By the time I finished that loop, I talked with race officials and they weren’t sure if I would be able to do the second loop by the cut off time. I also didn’t have a headlamp and the back half of that course was gnarly in the day. Can’t imagine what it would have been like in the dark without a headlamp. I decided that it was best that I end when I did. To DNF or drop from the race is not in my DNA. I know I could’ve finished, but I would’ve probably crawled across the finish line at 10 at night. Feeling that the risk didn’t justify the reward I decided to stop. If I’m honest with myself and everyone, one year ago, I would get out of breath walking up the stairs or tying my shoes, now I’m running ultra-marathons. I know that I have another race coming up. One that hopefully I won’t have a gastro bug before. Also, I will have all the right gear and maybe the weather will not freeze my water [and maybe he won’t run an extra 10 miles either].
The reality of this is that in real life, sometimes we DNF or drop. Sometimes that happens with our diet or exercise, sometimes it’s in our personal or professional lives.
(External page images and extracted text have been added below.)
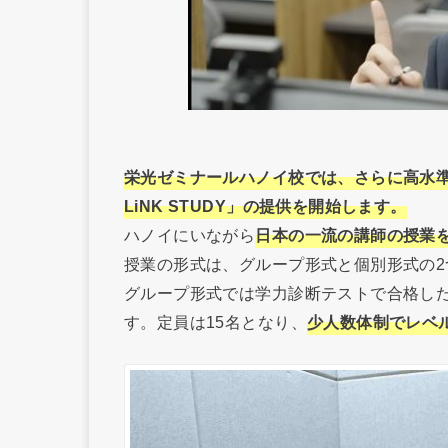
栄光ゼミナールハノイ校では、さらに高水準な
LiNK STUDY」の提供を開始します。
ハノイにいながら
日本の一流の講師の授業
授業の形式は、グループ形式と個別形式の2
グループ形式では学力診断テストで合格し
す。定員は15名となり、
少人数体制でレベ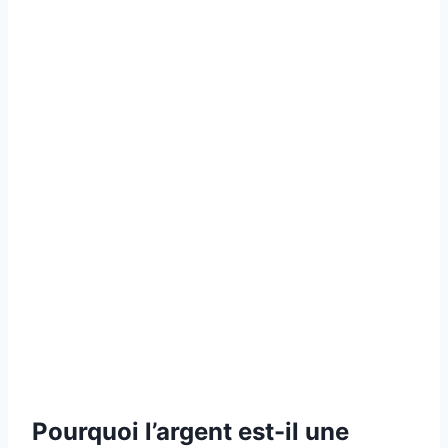
Pourquoi l’argent est-il une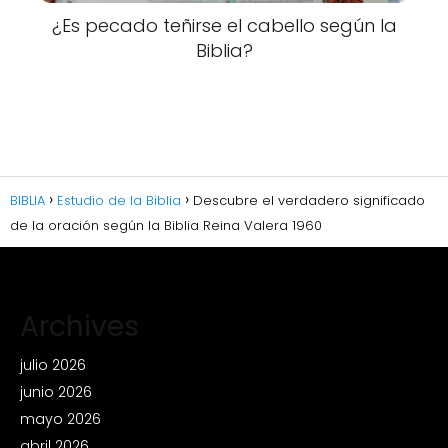
¿Es pecado teñirse el cabello según la
Biblia?
BIBLIA
Estudio de la Biblia
Descubre el verdadero significado
de la oración según la Biblia Reina Valera 1960
Archives
julio 2026
junio 2026
mayo 2026
abril 2026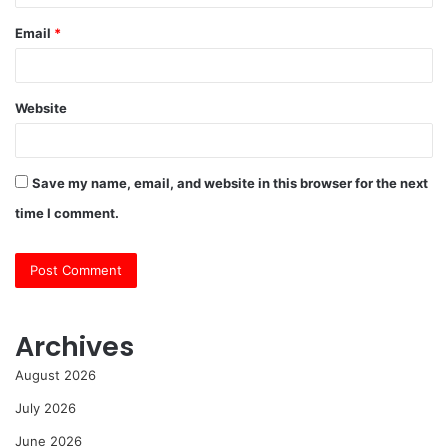
Email
*
Website
Save my name, email, and website in this browser for the next
time I comment.
Archives
August 2026
July 2026
June 2026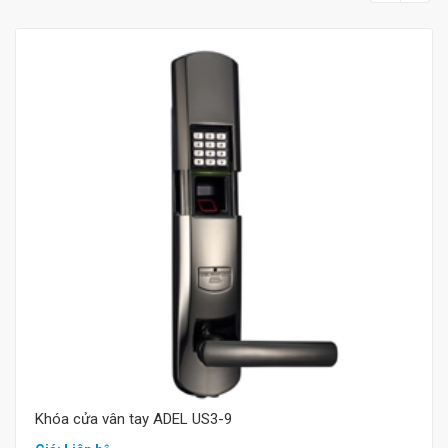
Mua hàng
Khóa cửa vân tay ADEL US3-9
These things happen, but these things do not have to define us or be the cause of our demise. We don’t live in a binary world of ones and zeros and we don’t need to live our lives accordingly. It is what we do next that will help shape our outcomes. I have another race in a few weeks. After just two days I’m back at the gym training to prepare for the next one. A little wiser now and I have learned from my mistakes. I am continuing to better myself, despite what some would perceive as a failure. I will keep putting my right foot in front of my left and I will be ready for the next race.